Analisando as vítimas de violência cometida pelo parceiro, pelo menos uma vez na vida, Kiribati (53%) e Fiji (52%) são os países com taxa mais elevada, enquanto Arménia e Georgia, ambos com prevalência de 10%, são os menos violentos. No quadro de actos cometidos no último ano, Singapura apresenta a menor taxa, 2%, e há vários países com taxa de 3%. Com taxa de 35%, o Afeganistão foi o país com mais violência em 2018.
Cabo Verde
Embora o estudo publicado não apresente os dados por país, é possível encontrá-los no Anexo Suplementar (também disponível online). Olhando o caso de Cabo Verde, a estimativa é que 19% das mulheres (entre 15 e 49 anos) tenham sofrido algum tipo de violência por parte dos seus parceiros íntimos em algum momento da sua vida.
Cabo Verde apresenta assim uma taxa menor do que países desenvolvidos como a França (22%) e Reino Unido (24%). Também tem prevalência mais baixa do que países nórdicos, geralmente os mais bem classificados em índices ligados aos direitos humanos, como a Noruega, a Suécia ou a Finlândia, que aqui apresentam uma prevalência da violência ao longo da vida de 20% e 21% e 23%, respectivamente. Os EUA ficam também mal no quadro com 26%.

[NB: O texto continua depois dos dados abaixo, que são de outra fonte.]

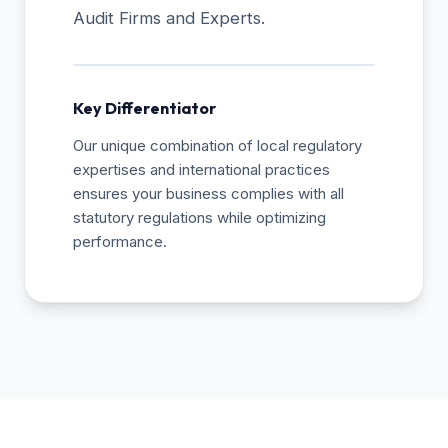
Audit Firms and Experts.
Key Differentiator
Our unique combination of local regulatory
expertises and international practices
ensures your business complies with all
statutory regulations while optimizing
performance.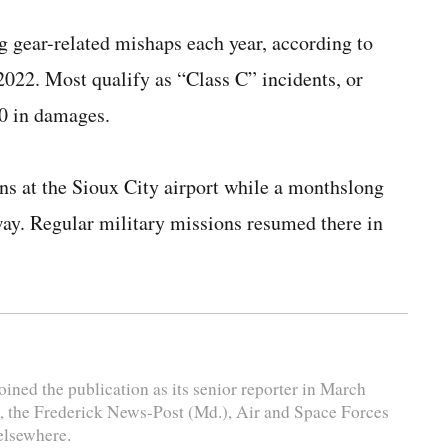
g gear-related mishaps each year, according to
2022. Most qualify as “Class C” incidents, or
0 in damages.
s at the Sioux City airport while a monthslong
way. Regular military missions resumed there in
ined the publication as its senior reporter in March
, the Frederick News-Post (Md.), Air and Space Forces
elsewhere.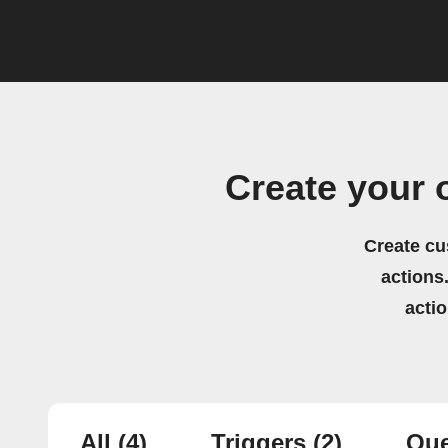
Create your 
Create cu
actions.
acti
All
(4)
Triggers
(2)
Que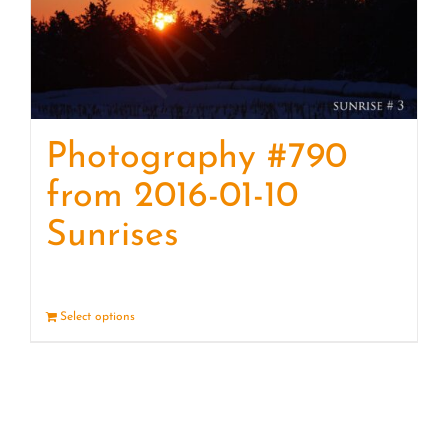
Photography #790
from 2016-01-10
Sunrises
Select options
Details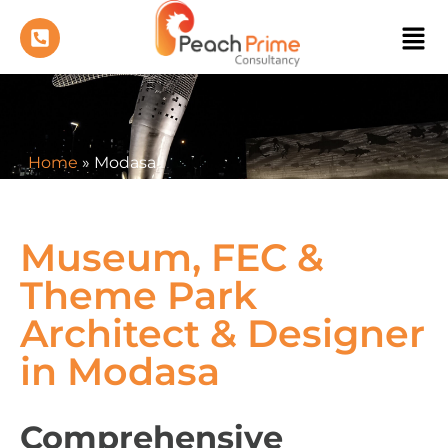
Home
»
Modasa
Museum, FEC &
Theme Park
Architect & Designer
in Modasa
Comprehensive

Porém, quando o cenário analisado é o último ano para o qual há dados (2018), Cabo Verde mostra números mais preocupantes. A prevalência da violência é de 11%. Voltando aos mesmos países de comparação: A Finlândia tem uma taxa de 8%, a Suécia de 6%, a França de 5%, o Reino Unido e a Noruega ambos de 4%. Os EUA têm 6%.
Quanto aos países da CPLP, Portugal é o que apresenta melhor quadro, com uma taxa de 18% ao longo da vida, e de 4% no último ano. Segue-se o Brasil com 23% e 6% respectivamente. São Tomé e Príncipe apresenta 27% e 18%, Moçambique 30% e 16%, Angola 28% e 25% e Timor-Leste 38% e 28%. Não há dados para a Guiné-Bissau.

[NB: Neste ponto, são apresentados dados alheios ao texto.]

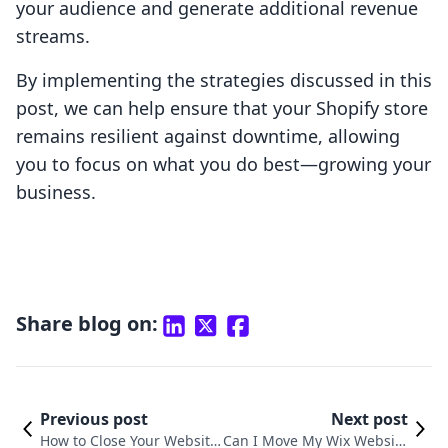
your audience and generate additional revenue
streams.
By implementing the strategies discussed in this
post, we can help ensure that your Shopify store
remains resilient against downtime, allowing
you to focus on what you do best—growing your
business.
Share blog on:
Previous post
Next post
How to Close Your Website
Can I Move My Wix Website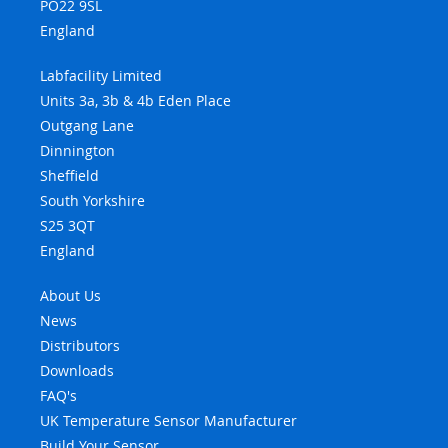
PO22 9SL
England
Labfacility Limited
Units 3a, 3b & 4b Eden Place
Outgang Lane
Dinnington
Sheffield
South Yorkshire
S25 3QT
England
About Us
News
Distributors
Downloads
FAQ's
UK Temperature Sensor Manufacturer
Build Your Sensor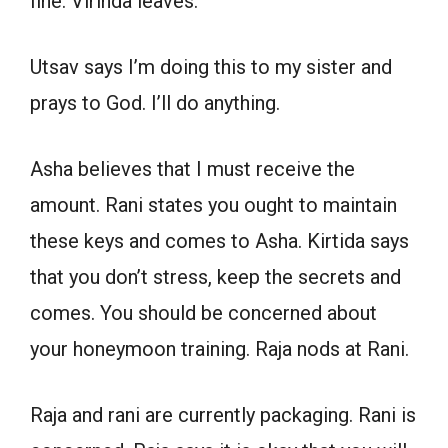
fine. Virinda leaves.
Utsav says I’m doing this to my sister and
prays to God. I’ll do anything.
Asha believes that I must receive the
amount. Rani states you ought to maintain
these keys and comes to Asha. Kirtida says
that you don’t stress, keep the secrets and
comes. You should be concerned about
your honeymoon training. Raja nods at Rani.
Raja and rani are currently packaging. Rani is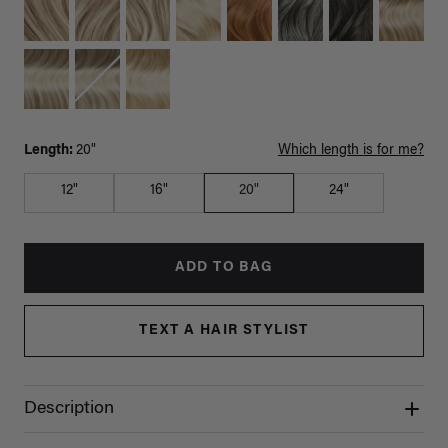
Length:
20"
Which length is for me?
12"
16"
20"
24"
ADD TO BAG
TEXT A HAIR STYLIST
Description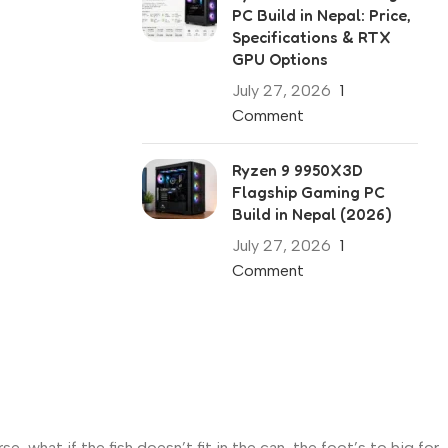
PC Build in Nepal: Price,
Specifications & RTX
GPU Options
July 27, 2026
1
Comment
Ryzen 9 9950X3D
Flagship Gaming PC
Build in Nepal (2026)
July 27, 2026
1
Comment
what if the fish doesn’t fit in the can, the foot’s to big for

Dentro da sua sub-região, Burkina Faso tem exactamente as mesmas taxas de Cabo Verde: 19% analisando toda a vida, 11% no recorte do último ano. No que toca a violência ao longo da vida, são os melhor pontuados. Contudo, Gâmbia e Gana, apesar de apresentarem neste indicador uma taxa de 25 e 24% respectivamente, têm uma taxa relativa a 2018 de 10%. Em África, o país menos “violento” são as Comores (taxas de 16% e 8%).
Pandemia
Os últimos dados do relatório, como referido, reportam a 2018. Antes da pandemia, portanto. No entanto, e como aponta o Estudo, outras pesquisas recentes mostram que a pandemia exacerbou problemas que levam à violência contra a companheiro, nomeadamente factores como o isolamento, depressão e ansiedade e uso de álcool, além da redução de acesso a serviços de ajuda na pandemia.
Texto originalmente publicado na edição impressa do Expresso das Ilhas nº 1058 de 9 de Março de 2022.